The metacognitive metrics across all emails were similar to those reported by Li et al. (2016) for calibration (M = 0.08 vs. 0.09Li), resolution (M = 0.03 vs. 0.04Li), and the Brier scores (M = 0.26 vs. 0.25Li). Overall, calibration was generally good, as scores closer to 0 are better, indicating that participants had some knowledge about the accuracy of their judgments. However, resolution was very poor.

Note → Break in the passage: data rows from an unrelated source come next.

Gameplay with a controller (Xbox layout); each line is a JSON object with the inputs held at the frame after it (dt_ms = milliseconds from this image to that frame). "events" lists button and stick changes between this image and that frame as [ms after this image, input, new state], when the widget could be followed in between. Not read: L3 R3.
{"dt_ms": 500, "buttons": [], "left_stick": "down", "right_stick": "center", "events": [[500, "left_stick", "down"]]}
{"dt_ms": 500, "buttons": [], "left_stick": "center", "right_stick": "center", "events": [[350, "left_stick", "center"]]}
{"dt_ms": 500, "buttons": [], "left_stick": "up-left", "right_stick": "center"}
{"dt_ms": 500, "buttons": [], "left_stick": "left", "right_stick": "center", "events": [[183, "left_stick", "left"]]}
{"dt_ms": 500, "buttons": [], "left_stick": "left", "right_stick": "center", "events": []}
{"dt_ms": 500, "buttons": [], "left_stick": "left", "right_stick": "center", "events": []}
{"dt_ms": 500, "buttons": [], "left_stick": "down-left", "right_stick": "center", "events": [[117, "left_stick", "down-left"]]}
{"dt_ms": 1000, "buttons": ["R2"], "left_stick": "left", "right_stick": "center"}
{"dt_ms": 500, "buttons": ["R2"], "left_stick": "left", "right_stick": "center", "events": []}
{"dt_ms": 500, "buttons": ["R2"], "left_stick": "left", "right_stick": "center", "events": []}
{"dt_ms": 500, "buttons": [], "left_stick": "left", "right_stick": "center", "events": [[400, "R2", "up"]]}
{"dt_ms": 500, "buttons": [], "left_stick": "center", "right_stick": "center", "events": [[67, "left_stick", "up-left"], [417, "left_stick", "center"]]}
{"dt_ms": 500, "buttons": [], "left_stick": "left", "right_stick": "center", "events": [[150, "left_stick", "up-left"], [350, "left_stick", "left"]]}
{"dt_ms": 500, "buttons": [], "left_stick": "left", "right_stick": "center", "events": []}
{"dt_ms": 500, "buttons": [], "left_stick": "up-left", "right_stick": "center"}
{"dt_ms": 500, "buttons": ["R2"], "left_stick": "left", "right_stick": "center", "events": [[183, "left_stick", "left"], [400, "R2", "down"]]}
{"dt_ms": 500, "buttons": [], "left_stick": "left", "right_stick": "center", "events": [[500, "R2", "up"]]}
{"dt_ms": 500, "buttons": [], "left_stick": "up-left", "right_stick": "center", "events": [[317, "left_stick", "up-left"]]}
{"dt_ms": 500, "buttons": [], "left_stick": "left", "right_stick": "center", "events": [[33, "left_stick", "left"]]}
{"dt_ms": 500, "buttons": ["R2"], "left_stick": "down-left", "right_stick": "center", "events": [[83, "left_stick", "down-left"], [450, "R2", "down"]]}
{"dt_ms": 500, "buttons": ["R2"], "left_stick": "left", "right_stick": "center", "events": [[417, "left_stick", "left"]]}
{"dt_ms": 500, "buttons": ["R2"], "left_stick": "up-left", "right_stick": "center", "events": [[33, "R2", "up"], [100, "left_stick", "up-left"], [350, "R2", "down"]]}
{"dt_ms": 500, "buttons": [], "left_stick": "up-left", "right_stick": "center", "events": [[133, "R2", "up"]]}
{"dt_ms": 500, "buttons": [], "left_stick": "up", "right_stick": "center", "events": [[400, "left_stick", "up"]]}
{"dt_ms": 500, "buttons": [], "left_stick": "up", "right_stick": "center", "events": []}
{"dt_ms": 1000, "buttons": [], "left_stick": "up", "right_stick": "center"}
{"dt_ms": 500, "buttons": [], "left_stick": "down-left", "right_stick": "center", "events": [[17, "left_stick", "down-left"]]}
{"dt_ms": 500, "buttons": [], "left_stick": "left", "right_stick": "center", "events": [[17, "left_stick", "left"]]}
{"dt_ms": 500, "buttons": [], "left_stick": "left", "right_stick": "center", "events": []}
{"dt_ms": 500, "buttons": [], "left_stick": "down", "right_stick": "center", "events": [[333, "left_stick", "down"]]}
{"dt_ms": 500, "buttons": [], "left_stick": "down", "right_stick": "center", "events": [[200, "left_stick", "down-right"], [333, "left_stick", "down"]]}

Figure 2a shows calibration curves for all responses in the 2 experiments, which were very similar. For the (few) cases where participants expressed low confidence, their judgments were well-calibrated, in the sense of mean confidence being close to proportion correct. As confidence increased, calibration decreased, emerging as overconfidence, such that, for example, participants were correct only 70% of the time when they were 90–99% confident. Participants also had poor resolution, as demonstrated by the flatness of the curve. Particularly when participants were less than 90% confident, they demonstrated little ability to resolve their performance into separate confidence bins and accuracy is relatively constant.
Fig. 2

Calibration curves for (a) all emails by experiment, (b) legitimate and phishing emails separately across both experiments, (c) legitimate and phishing emails separately for Experiment 1, and (d) legitimate and phishing emails separately for Experiment 2. Although participants were better calibrated for legitimate emails, they tended to be over-confident for phishing emails. Overall resolution was poor, as demonstrated by the flatness of the curves. The size of the dots indicates the number of observations in that confidence bin

Phishing and legitimate emails reveal different patterns. Calibration was much worse for phishing emails (M = 0.18) than for legitimate ones (M = 0.09), paired t-test, t(249) = 6.65, p < .001. Most participants had good calibration (close to 0) for both kinds of email. A few had poor calibration for one kind of email, but not both. Resolution was better for phishing emails (M = 0.07) than for legitimate emails (M = 0.04), paired t-test, t(249) = 6.95, p < .001. All participants had poor resolution (i.e. close to 0), with no relationship between resolution for phishing and legitimate emails.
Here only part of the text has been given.